**Excerpted passage**
Thursday, June 5, 2008

Who will be the next president?

Now that the race for the Democratic party's nomination is settled, we can begin asking the question, "Who will be the next president?" And, we may also ask, "Does it matter very much?"

The historic nature of the presumptive nomination of Barack Obama, the first African American to win a major party nod for president, will soon be overshadowed by the perceived leadership qualities of Obama versus John McCain.

As Gene Healy has pointed out in The Cult of the Presidency, Americans have come to regard the presidency as a sort of national messiahship, and over the last century most occupants of the office have responded by feeding the illusion one fallible human being can wave a magic wand and solve all our problems.

Both Obama and McCain will play to that century-old illusion, albeit in different ways. Once in office, either Obama or McCain will set about expanding the power and influence of the office, as have most of their predecessors starting with Teddy Roosevelt. And, at some point during his first or second term, a majority of Americans will be disillusioned thoroughly and long for the next national messiah to arrive on the scene.

**Problem set**
[A] In the post on the next president, which predecessor is named as the first to expand the power and influence of the office?
[B] Reproduce the post on the next president word for word, from "As Gene Healy" down to "on the scene.".

**Data excerpts**
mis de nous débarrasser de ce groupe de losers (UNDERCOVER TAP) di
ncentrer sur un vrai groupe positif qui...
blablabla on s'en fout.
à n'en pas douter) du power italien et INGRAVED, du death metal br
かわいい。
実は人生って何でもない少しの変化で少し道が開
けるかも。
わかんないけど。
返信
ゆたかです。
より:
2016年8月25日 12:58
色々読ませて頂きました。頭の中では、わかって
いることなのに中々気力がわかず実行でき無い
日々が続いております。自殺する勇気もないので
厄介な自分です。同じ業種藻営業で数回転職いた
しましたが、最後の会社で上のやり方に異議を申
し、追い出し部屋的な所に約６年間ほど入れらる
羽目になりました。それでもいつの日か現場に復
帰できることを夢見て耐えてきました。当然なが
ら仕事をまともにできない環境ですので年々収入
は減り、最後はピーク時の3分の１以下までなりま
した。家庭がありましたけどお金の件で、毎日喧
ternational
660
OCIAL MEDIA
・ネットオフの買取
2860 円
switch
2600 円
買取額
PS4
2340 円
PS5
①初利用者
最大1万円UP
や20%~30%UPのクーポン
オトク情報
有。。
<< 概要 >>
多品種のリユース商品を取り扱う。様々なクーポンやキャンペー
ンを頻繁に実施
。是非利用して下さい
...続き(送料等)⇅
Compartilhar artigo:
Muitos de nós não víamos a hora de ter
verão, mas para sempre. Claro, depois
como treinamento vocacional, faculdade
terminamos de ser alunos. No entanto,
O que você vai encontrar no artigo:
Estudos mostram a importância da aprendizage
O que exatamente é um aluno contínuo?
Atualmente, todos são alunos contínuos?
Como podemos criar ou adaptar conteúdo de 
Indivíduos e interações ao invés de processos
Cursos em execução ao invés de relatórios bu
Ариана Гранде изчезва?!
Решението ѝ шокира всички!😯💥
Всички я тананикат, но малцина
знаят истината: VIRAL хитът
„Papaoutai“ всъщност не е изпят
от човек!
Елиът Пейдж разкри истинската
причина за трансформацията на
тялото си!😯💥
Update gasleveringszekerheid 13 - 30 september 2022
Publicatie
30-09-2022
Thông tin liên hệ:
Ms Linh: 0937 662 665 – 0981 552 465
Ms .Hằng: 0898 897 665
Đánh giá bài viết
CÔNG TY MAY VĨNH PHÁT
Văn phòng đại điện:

--

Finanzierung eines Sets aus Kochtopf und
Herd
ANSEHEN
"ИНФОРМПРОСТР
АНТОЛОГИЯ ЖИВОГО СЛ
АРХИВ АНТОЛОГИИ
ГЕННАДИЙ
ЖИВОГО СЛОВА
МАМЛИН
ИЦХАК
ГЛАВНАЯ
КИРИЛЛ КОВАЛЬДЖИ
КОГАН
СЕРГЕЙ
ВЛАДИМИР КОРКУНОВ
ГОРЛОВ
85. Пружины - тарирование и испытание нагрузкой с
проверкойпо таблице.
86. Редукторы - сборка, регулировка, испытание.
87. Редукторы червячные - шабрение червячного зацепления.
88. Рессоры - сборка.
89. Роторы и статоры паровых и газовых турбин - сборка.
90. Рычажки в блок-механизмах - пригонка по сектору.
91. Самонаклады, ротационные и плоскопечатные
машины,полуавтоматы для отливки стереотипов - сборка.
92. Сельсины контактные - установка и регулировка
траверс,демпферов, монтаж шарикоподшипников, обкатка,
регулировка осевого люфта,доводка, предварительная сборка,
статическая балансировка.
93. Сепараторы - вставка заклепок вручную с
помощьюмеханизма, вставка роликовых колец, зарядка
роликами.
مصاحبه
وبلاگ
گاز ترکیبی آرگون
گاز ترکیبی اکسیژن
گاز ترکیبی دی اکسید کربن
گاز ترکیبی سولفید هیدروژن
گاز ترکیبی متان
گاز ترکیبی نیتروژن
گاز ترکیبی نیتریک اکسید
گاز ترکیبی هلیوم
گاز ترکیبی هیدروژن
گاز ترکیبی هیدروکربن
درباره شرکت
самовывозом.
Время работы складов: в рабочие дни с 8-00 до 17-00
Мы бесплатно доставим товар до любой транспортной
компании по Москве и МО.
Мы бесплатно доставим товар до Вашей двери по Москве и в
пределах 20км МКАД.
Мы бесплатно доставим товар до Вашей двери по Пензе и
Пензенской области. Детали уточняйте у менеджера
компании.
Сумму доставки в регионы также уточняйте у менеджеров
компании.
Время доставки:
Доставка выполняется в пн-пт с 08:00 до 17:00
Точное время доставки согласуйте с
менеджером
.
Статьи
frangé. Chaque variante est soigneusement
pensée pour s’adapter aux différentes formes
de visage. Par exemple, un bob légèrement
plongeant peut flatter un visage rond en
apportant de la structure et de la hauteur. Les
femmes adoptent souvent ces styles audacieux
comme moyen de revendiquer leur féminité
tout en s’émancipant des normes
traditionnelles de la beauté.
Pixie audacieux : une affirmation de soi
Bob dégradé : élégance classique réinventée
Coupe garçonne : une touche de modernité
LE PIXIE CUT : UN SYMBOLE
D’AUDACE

**Answers in order**
[A] Teddy Roosevelt

[B]
As Gene Healy has pointed out in The Cult of the Presidency, Americans have come to regard the presidency as a sort of national messiahship, and over the last century most occupants of the office have responded by feeding the illusion one fallible human being can wave a magic wand and solve all our problems.

Both Obama and McCain will play to that century-old illusion, albeit in different ways. Once in office, either Obama or McCain will set about expanding the power and influence of the office, as have most of their predecessors starting with Teddy Roosevelt. And, at some point during his first or second term, a majority of Americans will be disillusioned thoroughly and long for the next national messiah to arrive on the scene.